When we run ./arrayaccess -u -i 1 10000000, we should expect a hit rate smaller than 100%, since the first access to each block triggers a cache miss. Sometimes, but not always, prefetching manages to ensure that the next block is already in the cache (which increases the hit rate); the precise numbers depend on a variety of factors, including what else is running on the computer at the same time.

For example, we may get the following output:

$ ./perf.sh ./arrayaccess -u -i 1 10000000
accessing 10000000 integers 1 times in sequential order:
[0, 1, 2, 3, 4, 5, 6, 7, 8, 9, 10, 11, 12, 13, 14, 15, 16, 17, 18, 19, ...]
OK in 0.007934 sec!

 Performance counter stats for './arrayaccess -u -i 1 10000000':

           307,936      LLC-misses                #   25.67% of all LL-cache hits
         1,199,483      LLC-loads

       0.048342578 seconds time elapsed
This indicates that we experienced a roughly 74% cache hit rate (100% mius the 26% miss rate) – a rather decent result.

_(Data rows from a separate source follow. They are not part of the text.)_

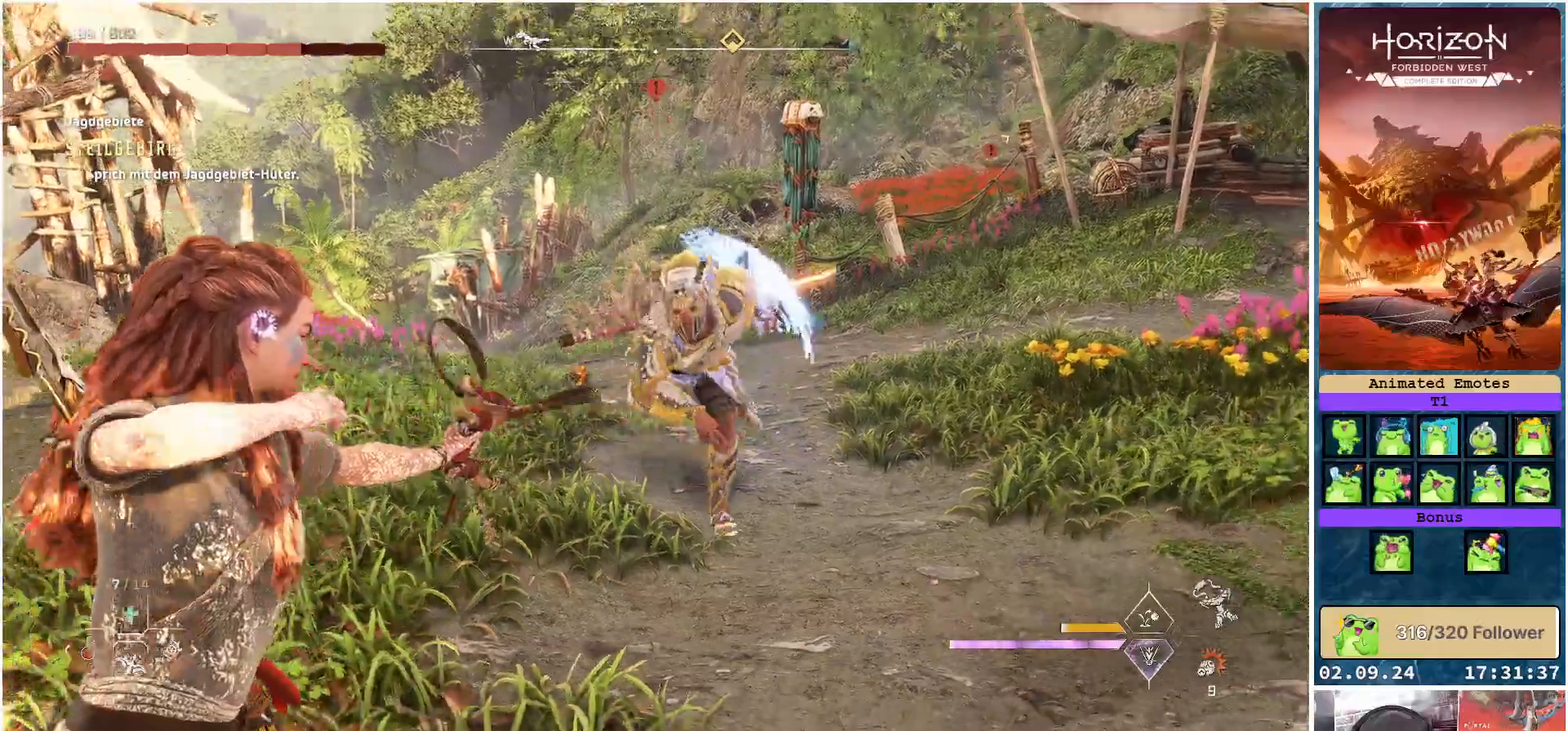
{"dt_ms": 500, "buttons": ["L2"], "left_stick": "down", "right_stick": "center", "events": []}
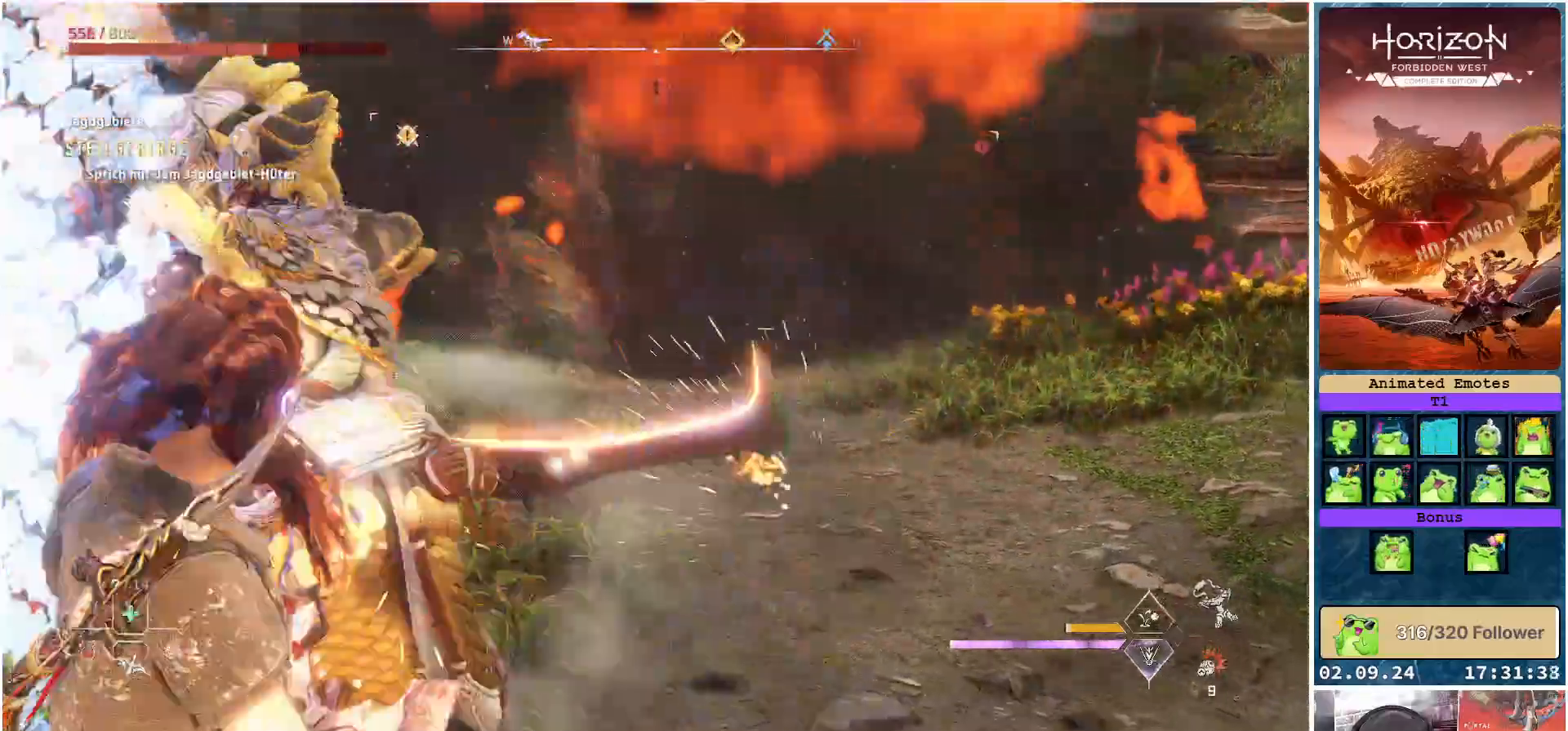
{"dt_ms": 500, "buttons": [], "left_stick": "up-right", "right_stick": "center", "events": [[33, "B", "down"], [67, "left_stick", "down-right"], [100, "L2", "up"], [183, "B", "up"], [183, "left_stick", "right"], [283, "left_stick", "up-right"]]}
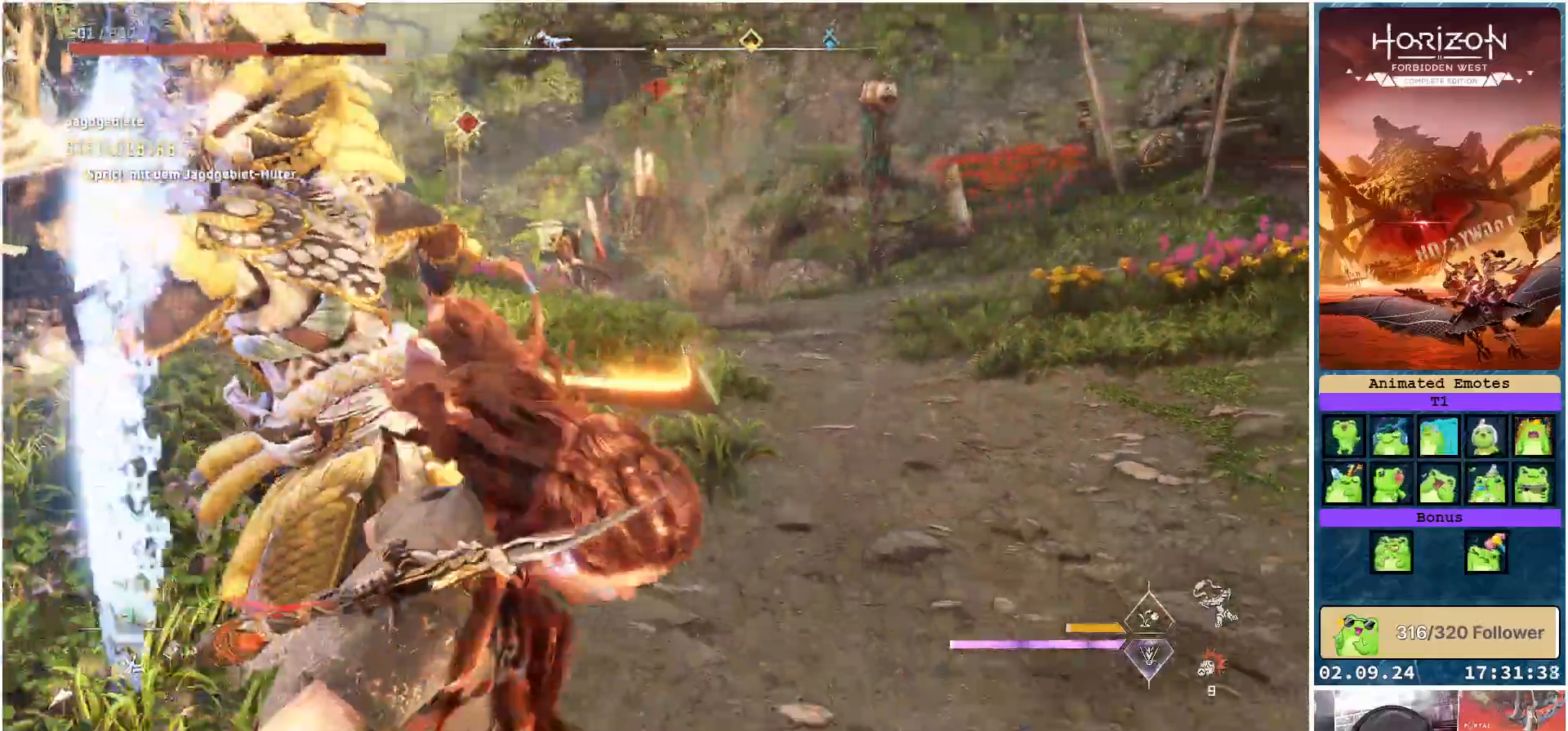
{"dt_ms": 500, "buttons": [], "left_stick": "up-right", "right_stick": "center", "events": []}
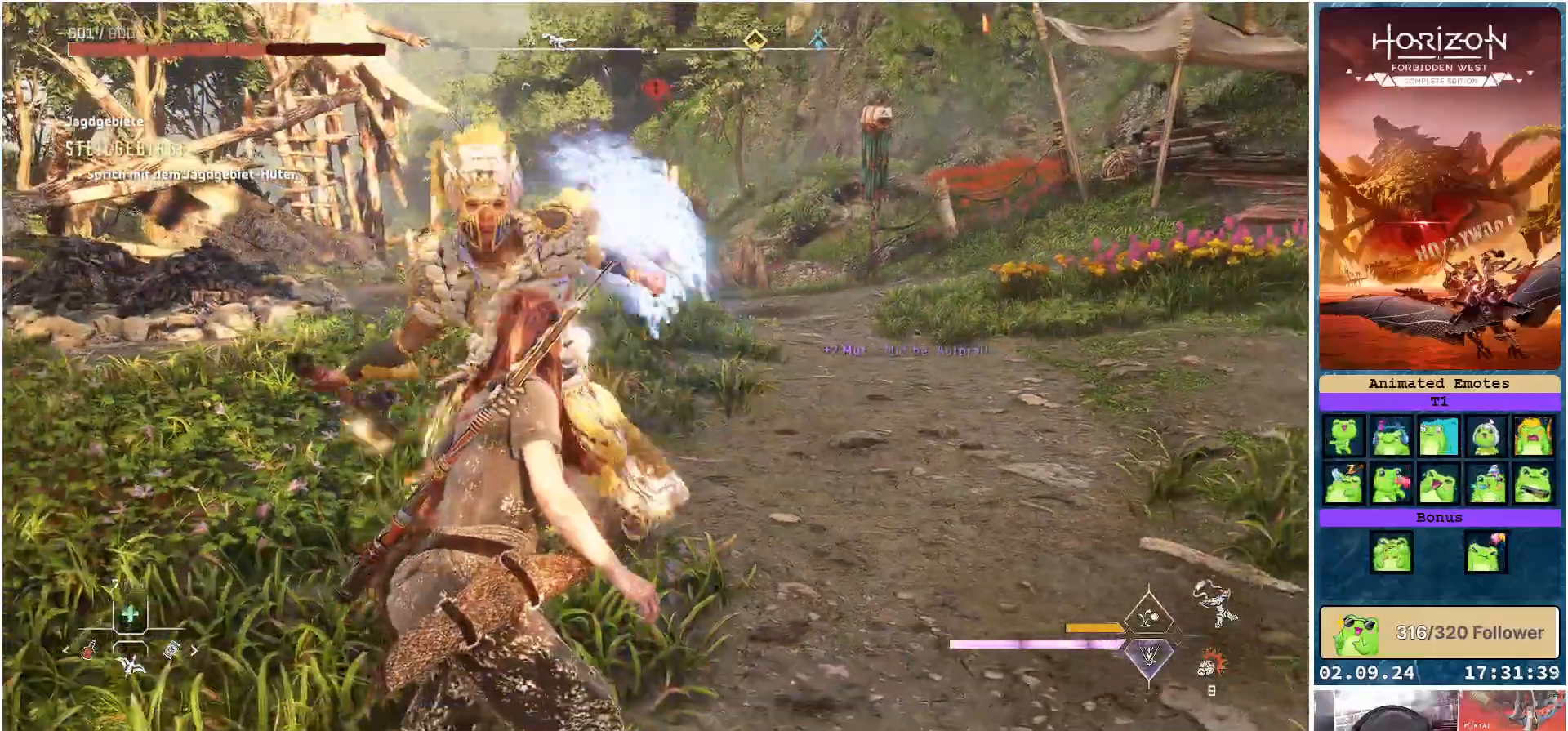
{"dt_ms": 500, "buttons": ["L1"], "left_stick": "up-right", "right_stick": "center", "events": [[150, "L1", "down"]]}
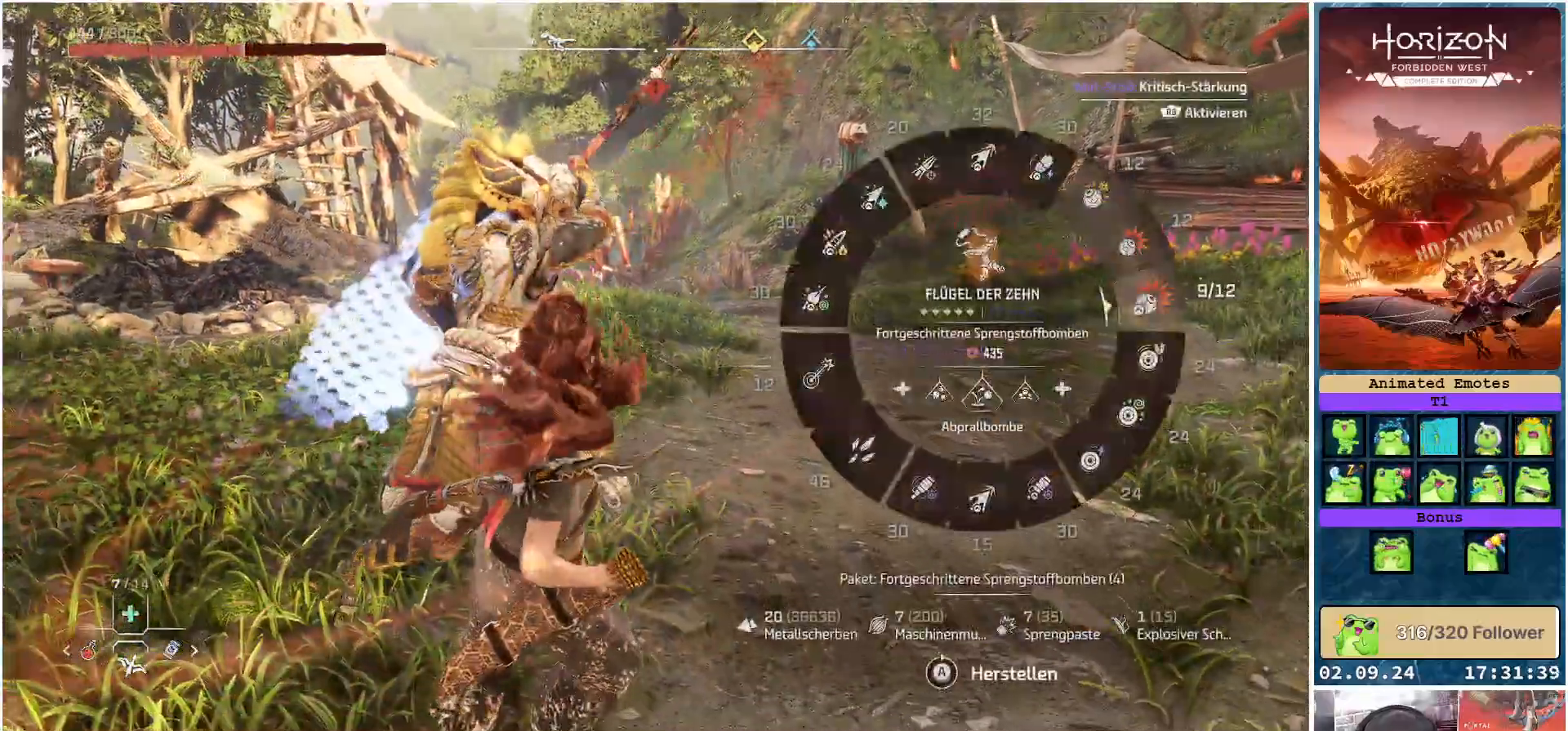
{"dt_ms": 500, "buttons": ["L1"], "left_stick": "up-right", "right_stick": "center", "events": [[250, "right_stick", "up"], [383, "right_stick", "center"]]}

If we instead run the arrayaccess program with a random access pattern, the hit rate is much lower and there are more misses:

$ ./perf.sh ./arrayaccess -r -i 1 10000000
accessing 10000000 integers 1 times in random order:
[4281095, 3661082, 3488908, 9060979, 7747793, 8711155, 427716, 9760492, 9886661, 9641421, 9118652, 490027, 3368690, 3890299, 4340420, 7513926, 3770178, 5924221, 4089172, 3455736, ...]
OK in 0.152167 sec!

 Performance counter stats for './arrayaccess -r -i 1 10000000':

        19,854,838      LLC-misses                #   78.03% of all LL-cache hits
        25,443,796      LLC-loads

       0.754197032 seconds time elapsed
Here, the hit rate is only 22%, and 78% of cache accesses result in misses. As a result, the program runs 16x slower than when it accessed memory sequentially and benefited from locality of reference and prefetching.

Summary

Today, further developed our understand of caches, why they are necessary, and why they benefit performance. We saw that differences in the price of storage technologies create a storage hierarchy with smaller, but faster, storage at the top, and slower, but larger storage at the bottom. Caches are a way of making the bottom layers appear faster than they actually are!

We discussed how caches are made from slots that can holds blocks of data from lower levels in the storage hierarchy, and we looked at the specific example of processor caches to illustrate this. We found that accessing data already in the cache (a "hit") is much faster than accessing it on the underlying storage to bring the block into the cache (a "miss"). We also considered different algorithms for which slot to free up when the cache is full and a new block needs to be brought into the cache, and found the widely-used LRU algorithm as a reasonable predictor of future access patterns due to the locality of reference exhibited by typical programs.

There is a lot more to say about caches, and you will learn some more in Lab 4. We will also talk about caches again in the context of distributed systems later in the course!